*Kaynak Belge*
________

2-141.856,84TL maddi tazminatın olay tarihi olan 22.05.2015 tarihinden itibaren işleyecek yasal faizi ile birlikte davalılardan müştereken ve müteselsilen alınarak davacı ...'a verilmesine,

3-75.000,00TL manevi tazminatın olay tarihi olan 22.05.2015 tarihinden itibaren işleyecek yasal faizi ile birlikte davalılardan müştereken ve müteselsilen alınarak davacı ... 'a verilmesine, fazlaya ilişkin talebin reddine,

4-55.000,00TL manevi tazminatın olay tarihi olan 22.05.2015 tarihinden itibaren işleyecek yasal faizi ile birlikte davalılardan müştereken ve müteselsilen alınarak davacı ...'a verilmesine, fazlaya ilişkin talebin reddine, " şeklinde karar verilmiştir.

IV. İSTİNAF

A. İstinaf Yoluna Başvuranlar

İlk Derece Mahkemesinin yukarıda belirtilen kararına karşı süresi içinde davacılar ve davalılar vekilleri istinaf başvurusunda bulunmuşlardır.

________

*Çıkarılan Bilgiler*
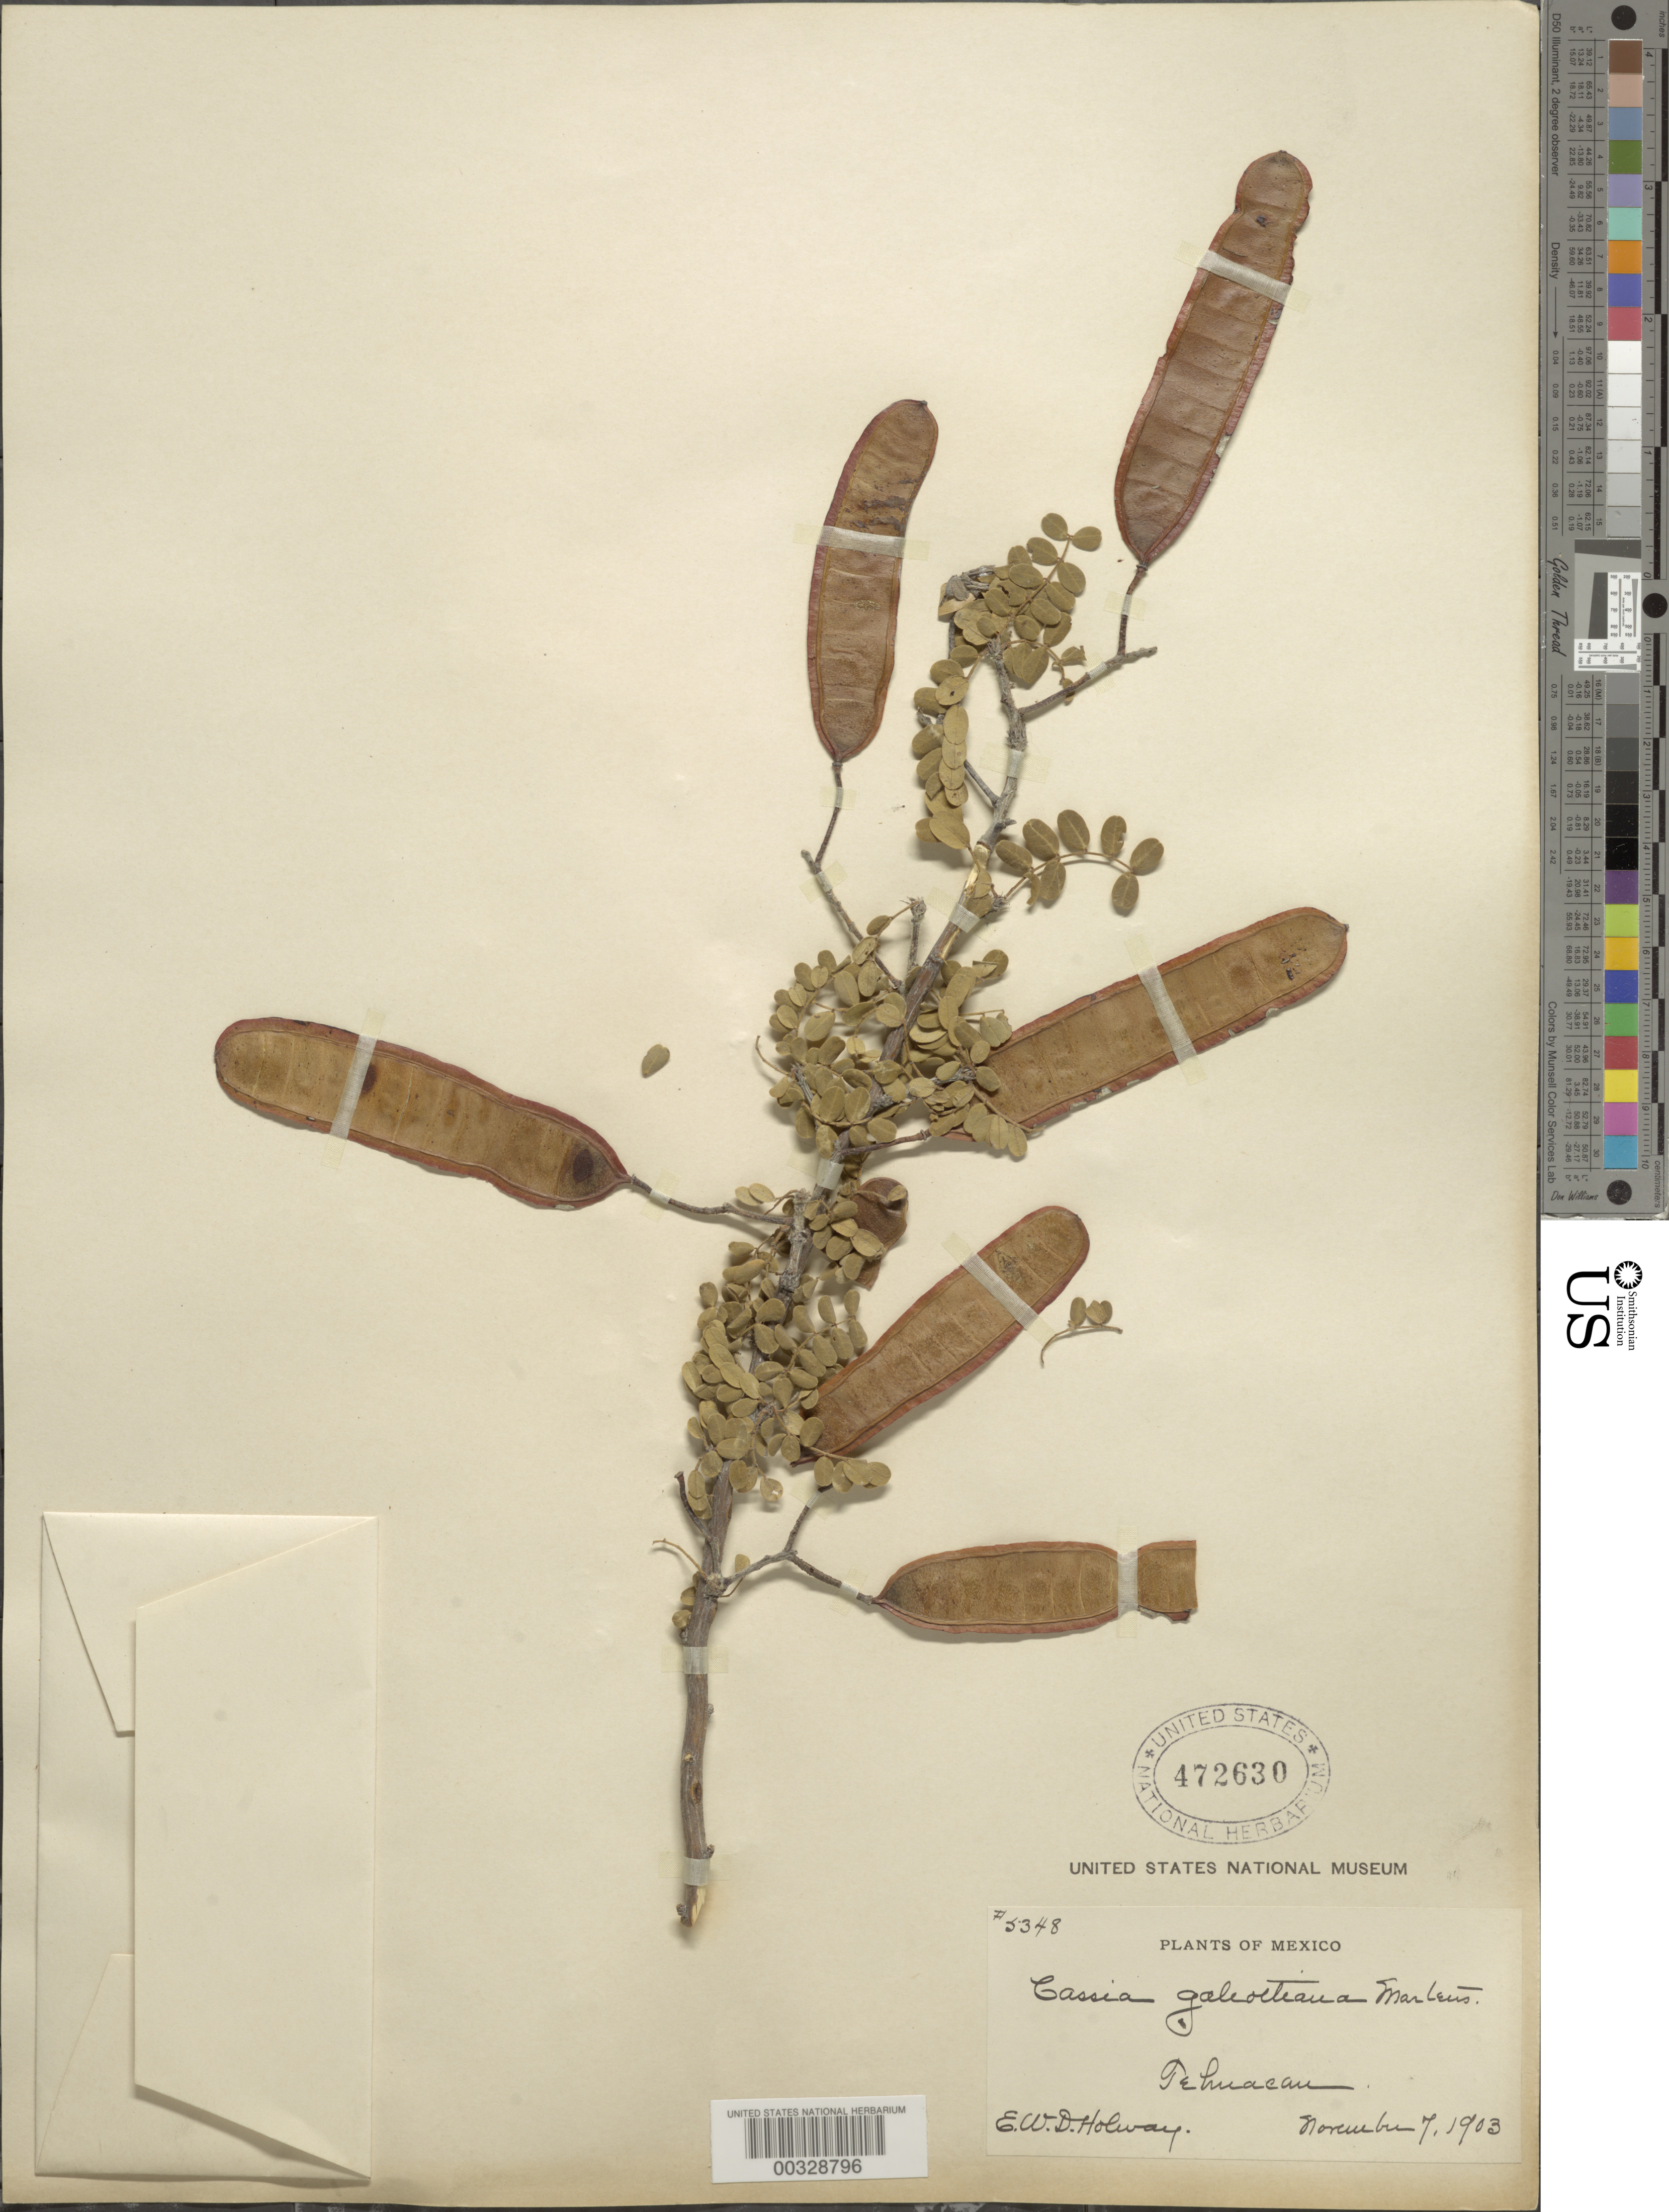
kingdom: Plantae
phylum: Tracheophyta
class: Magnoliopsida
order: Fabales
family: Fabaceae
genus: Senna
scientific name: Senna galeottiana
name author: (M. Martens) H.S. Irwin & Barneby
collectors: E. W. D. Holway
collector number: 5348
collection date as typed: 07 Nov 1903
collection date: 1903-11-07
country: Mexico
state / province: Puebla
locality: Tehuacan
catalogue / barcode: US 472630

________

*Alıştırma Yönergeleri*
- 1) Mahkeme kararı metninde davacılara verilmesine hükmedilen tüm tazminat tutarlarını türleriyle birlikte sıralayın.
- 2) Mahkeme kararı metnine göre İlk Derece Mahkemesinin kararına karşı kimler istinaf başvurusunda bulunmuştur?
- 3) Mahkeme kararı metnini kaldığı yerden devam ettirin.

*Çözülmüş Sorular*
- 1)
141.856,84 TL maddi tazminat
75.000,00 TL manevi tazminat
55.000,00 TL manevi tazminat

- 2) Davacılar ve davalılar vekilleri istinaf başvurusunda bulunmuştur.

- 3)
B. İstinaf Sebepleri

1.Davacılar vekili istinaf dilekçesinde özetle; hükmedilen manevi tazminat miktarlarının müteveffanın desteğinden yoksun kalan müvekkillerini bir kez daha yıkıma uğrattığını, söz konusu kaza sebebiyle aldırılan hiç bir raporda müteveffaya kusur atfedilmediği, aksine gerek mahkemece aldırılan kusur raporunda gerekse davalıların sunmuş olduğu kusur raporlarında belirtildiği üzere davalıların müşterek müteselsil ve tam kusurlu olduğunun tespit edildiğini, Kaza tarihinde henüz 30 yaşında olan ... ...'ın müvekkillerden ... ’ın eşi, diğer müvekkili ...'ın ise babası olduğu, müvekkili ...'nın kaza tarihinde 25, ...'ın ise kaza tarihinde henüz 1 yaşında olduğu, müvekkillerinin yaşları itibariyle uzun süre müteveffanın desteğine muhtaç olmalarına rağmen bundan sonraki yaşamlarına onun desteğinden yoksun olarak devam etmek zorunda olduklarını, asgari ücretin kamu düzeninden olup asgari üceretin artması halinde hüküm tarihine en yakın veriler dikkate alınarak yeniden rapor alınması gerektiğini, asgari ücrette meydana gelen değişikliğin usuli kazanılmış hakkın istisnası olduğu dikkate alındığında söz konusu kaza nedeniyle müvekkillerinin hali hazırda maddi zararının belirsizliğini korumakta olduğu, tüm bu hususlar birlikte değerlendirildiğinde müvekkilleri açısından yaşanan hak kaybının önlenmesi için gerekirse güncel veriler dikkate alınarak yeniden hesap raporu aldırılmasını ve istinaf talepleri doğrultusunda ilk derece mahkemesi kararının kaldırılmasını talep zorunluluğu hasıl olduğunu beyanla kararın kaldırılmasını talep etmiştir.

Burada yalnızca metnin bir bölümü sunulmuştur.